While a fancy tea party topped the list of activities, a more unconventional Mother's Day brunch was also on the menu: bugs.
"Pretty much meat," said one brave girl about the flavor of the cricket she was eating.
That's right, a cricket. Rachael Young with "Eat Yummy Bugs" says the crickets and meal worms they were sampling Sunday are "super foods."
"Protein, and also fiber, and vitamins," she said, explaining the nutritional value of the bugs.
The variety is what makes Shelburne Museum a special place for Vermonters.
"I'm going to see everything!" proclaimed Eva Flint, a 6-year-old who was visiting the museum with her mom and baby brother.
"It's unlike really any museum in the country," said Bundy.
"We love to just come in the morning and hang out all day...it's a great place for the family," said Andrea Ferree, who was enjoying the day with her daughter Ronin.
"We've done a really good job on preserving not only the history of Vermont but the history of New England," explained Bundy. The iconic Ticonderga steamboat is a perfect example.
It's certainly been a banner year for the museum.

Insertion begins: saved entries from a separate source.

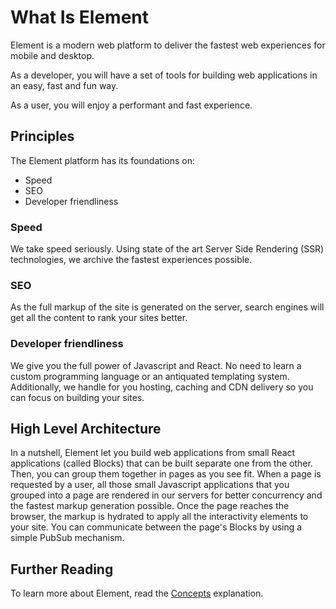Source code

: # What Is Element

Element is a modern web platform to deliver the fastest web experiences for mobile and desktop.

As a developer, you will have a set of tools for building web applications in an easy, fast and fun way.

As a user, you will enjoy a performant and fast experience.

## Principles

The Element platform has its foundations on:

- Speed
- SEO
- Developer friendliness

### Speed

We take speed seriously. Using state of the art Server Side Rendering (SSR) technologies, we archive the fastest experiences possible.

### SEO

As the full markup of the site is generated on the server, search engines will get all the content to rank your sites better.

### Developer friendliness

We give you the full power of Javascript and React. No need to learn a custom programming language or an antiquated templating system. Additionally, we
handle for you hosting, caching and CDN delivery so you can focus on building your sites.

## High Level Architecture

In a nutshell, Element let you build web applications from small React applications (called Blocks) that can be built separate one from the other. Then, you can group them
together in pages as you see fit. When a page is requested by a user, all those small Javascript applications that you grouped into a page are rendered in
our servers for better concurrency and the fastest markup generation possible. Once the page reaches the browser, the markup is hydrated to apply all the 
interactivity elements to your site. You can communicate between the page's Blocks by using a simple PubSub mechanism.

## Further Reading

To learn more about Element, read the [Concepts](../explanation/element-concepts) explanation.



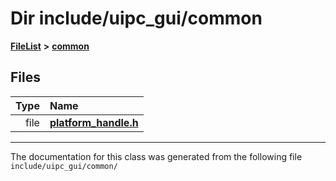 

# Dir include/uipc\_gui/common



[**FileList**](files.md) **>** [**common**](dir_a4796c188772d0a0fa09f1942d616969.md)












## Files

| Type | Name |
| ---: | :--- |
| file | [**platform\_handle.h**](platform__handle_8h.md) <br> |



























































------------------------------
The documentation for this class was generated from the following file `include/uipc_gui/common/`

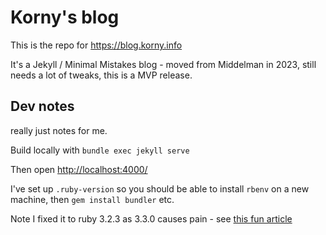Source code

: # Korny's blog

This is the repo for https://blog.korny.info

It's a Jekyll / Minimal Mistakes blog - moved from Middelman in 2023, still needs a lot of tweaks, this is a MVP release.

## Dev notes

really just notes for me.

Build locally with `bundle exec jekyll serve`

Then open <http://localhost:4000/>

I've set up `.ruby-version` so you should be able to install `rbenv` on a new machine, then `gem install bundler` etc.

Note I fixed it to ruby 3.2.3 as 3.3.0 causes pain - see [this fun article](https://ritviknag.com/tech-tips/ruby-versioning-hell-with-jekyll-&-github-pages/)
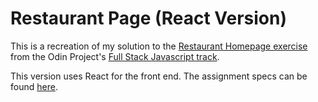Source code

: # Restaurant Page (React Version)

This is a recreation of my solution to the [Restaurant Homepage exercise](https://www.theodinproject.com/courses/javascript/lessons/restaurant-page) from the Odin Project's [Full Stack Javascript track](https://www.theodinproject.com/tracks/2).

This version uses React for the front end. The assignment specs can be found [here](https://www.theodinproject.com/courses/javascript/lessons/frameworks).
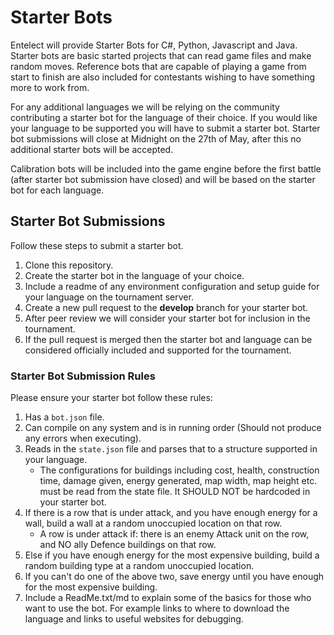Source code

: # Starter Bots

Entelect will provide Starter Bots for C#, Python, Javascript and Java. Starter bots are basic started projects that can read game files and make random moves. Reference bots that are capable of playing a game from start to finish are also included for contestants wishing to have something more to work from.

For any additional languages we will be relying on the community contributing a starter bot for the language of their choice. If you would like your language to be supported you will have to submit a starter bot. Starter bot submissions will close at Midnight on the 27th of May, after this no additional starter bots will be accepted.

Calibration bots will be included into the game engine before the first battle (after starter bot submission have closed) and will be based on the starter bot for each language.

## Starter Bot Submissions

Follow these steps to submit a starter bot.

1. Clone this repository.
1. Create the starter bot in the language of your choice.
1. Include a readme of any environment configuration and setup guide for your language on the tournament server.
1. Create a new pull request to the **develop** branch for your starter bot.
1. After peer review we will consider your starter bot for inclusion in the tournament.
1. If the pull request is merged then the starter bot and language can be considered officially included and supported for the tournament.

### Starter Bot Submission Rules

Please ensure your starter bot follow these rules:

1. Has a `bot.json` file.
1. Can compile on any system and is in running order (Should not produce any errors when executing).
1. Reads in the `state.json` file and parses that to a structure supported in your language.
   * The configurations for buildings including cost, health, construction time, damage given, energy generated, map width, map height etc. must be read from the state file. It SHOULD NOT be hardcoded in your starter bot. 
1. If there is a row that is under attack, and you have enough energy for a wall, build a wall at a random unoccupied location on that row.
   * A row is under attack if: there is an enemy Attack unit on the row, and NO ally Defence buildings on that row.
1. Else if you have enough energy for the most expensive building, build a random building type at a random unoccupied location.
1. If you can't do one of the above two, save energy until you have enough for the most expensive building.
1. Include a ReadMe.txt/md to explain some of the basics for those who want to use the bot. For example links to where to download the language and links to useful websites for debugging.
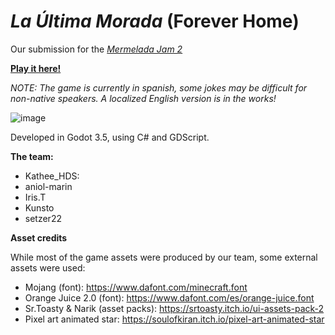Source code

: # *La Última Morada* (Forever Home)

Our submission for the [*Mermelada Jam 2*](https://itch.io/jam/mermelada-jam-2)

[**Play it here!**](https://itch.io/embed-upload/9912733?color=437d66)

*NOTE: The game is currently in spanish, some jokes may be difficult for non-native speakers. A localized English version is in the works!*

![image](https://github.com/setzer22/mermelada-jam-2/assets/7241990/812f8d1d-fda7-45df-ad87-af96ee2cbe29)

Developed in Godot 3.5, using C# and GDScript.

**The team:**
- Kathee_HDS: 
- aniol-marin
- Iris.T
- Kunsto
- setzer22

**Asset credits**

While most of the game assets were produced by our team, some external assets were used:

- Mojang (font): https://www.dafont.com/minecraft.font
- Orange Juice 2.0 (font): https://www.dafont.com/es/orange-juice.font
- Sr.Toasty & Narik (asset packs): https://srtoasty.itch.io/ui-assets-pack-2
- Pixel art animated star: https://soulofkiran.itch.io/pixel-art-animated-star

The new Pizzagalli Center for Art and Education opened over the winter, turning the seasonal museum into a year-round destination. That building is currently the only exhibit open during the off-season.
"It's a really exciting time for the museum after our first winter in operation," said Bundy.
2,000 people were expected to come through on opening day of the 120,000 unique visitors expected to explore the grounds this year.
And after a long winter, a gorgeous spring day was the perfect kick-off to a time-old tradition.
"The ice has broken, the leaves are starting to come out, and Shelburne museum is open for the season," Bundy said.